The standard treatment for all newly diagnosed patients with active TB lasts at least 6 months and includes isoniazid, rifampicin, pyrazinamide, and ethambutol for 2 months followed by isoniazid and rifampicin for 4 months. Isoniazid interferes with vitamin B6 metabolism. The term vitamin B6 refers to a group of vitamins including pyridoxine, pyridoxal, and pyridoxamine. Isoniazid combines with pyridoxal or pyridoxal phosphate to form hydrazones, which are potent inhibitors of pyridoxal kinase. Thus, isoniazid blocks the formation of the coenzyme form of the vitamin. Normally, pyridoxal phosphate participates in metabolic transformations of several amino acids.

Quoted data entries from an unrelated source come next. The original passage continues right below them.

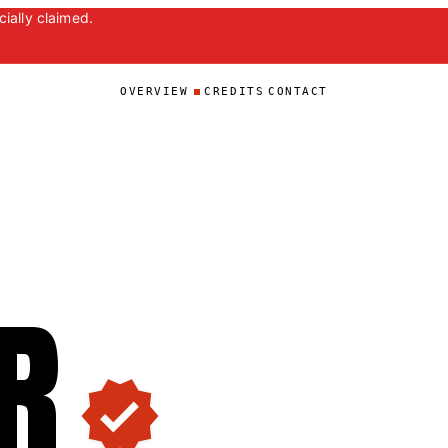
ially claimed.
OVERVIEW
CREDITS
CONTACT
R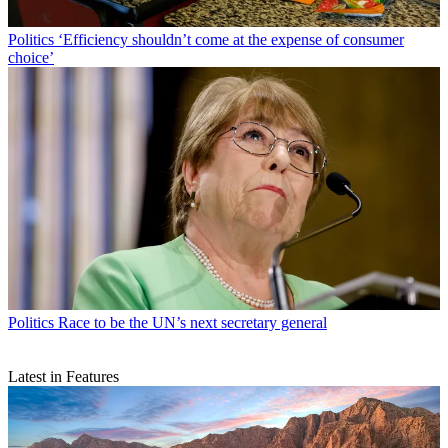
Politics
‘Efficiency shouldn’t come at the expense of consumer
choice’
Politics
Race to be the UN’s next secretary general
Latest in Features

In the absence of vitamin B6 supplements, approximately 2% of patients treated with 5mg/kg will develop peripheral neuritis, increasing up to 20% at higher doses or in high-risk patients such as diabetics or alcoholics. Daily administration of 25 mg of vitamin B6 prevents peripheral neuritis and nearly all nervous system side effects of isonia-zid. A similar situation exists for the second-line anti-TB drug, D-cycloserine, which has useful antibiotic properties but inhibits a wide range of pyri-doxal phosphate-requiring enzymes. Cycloserine is used only for patients with drug-resistant TB, but in such patients doses of 200-300 mg of vitamin B6 have been recommended.
Although vitamin B6 occurs in many foods, if intake is limited to types of food with low B6 content, deficiency can occur, especially in TB patients whose intake is compromised by anorexia and metabolism accelerated by chronic inflammation. Foods such as peas, beans, and cereals contain adequate amounts. Meat and eggs are not good sources, however, and high protein intake increases vitamin B6 requirements. Deficiencies of vitamin B6, like other nutrients, can increase because of significant intestinal malabsorption or loss by gastrointestinal dysfunction.
Treatment of TB may induce other problems that affect nutritional status and nutrient intake. Three of the first-line drugs—isoniazid, rifampicin, and pyrazinamide—all carry a small risk of chemical hepatitis, ranging from the asymptomatic elevation of hepatic transaminases to severe and potentially fatal hepatitis. Although nutritional factors do not contribute to the cause, hepatitis has many important consequences affecting nutritional status and nutrient intake. Other anti-TB drugs that affect nutrition include para-aminosalicylic acid and ethio-namide, which commonly cause moderate to severe gastrointestinal disturbances such as abdominal pain, nausea, vomiting, and anorexia.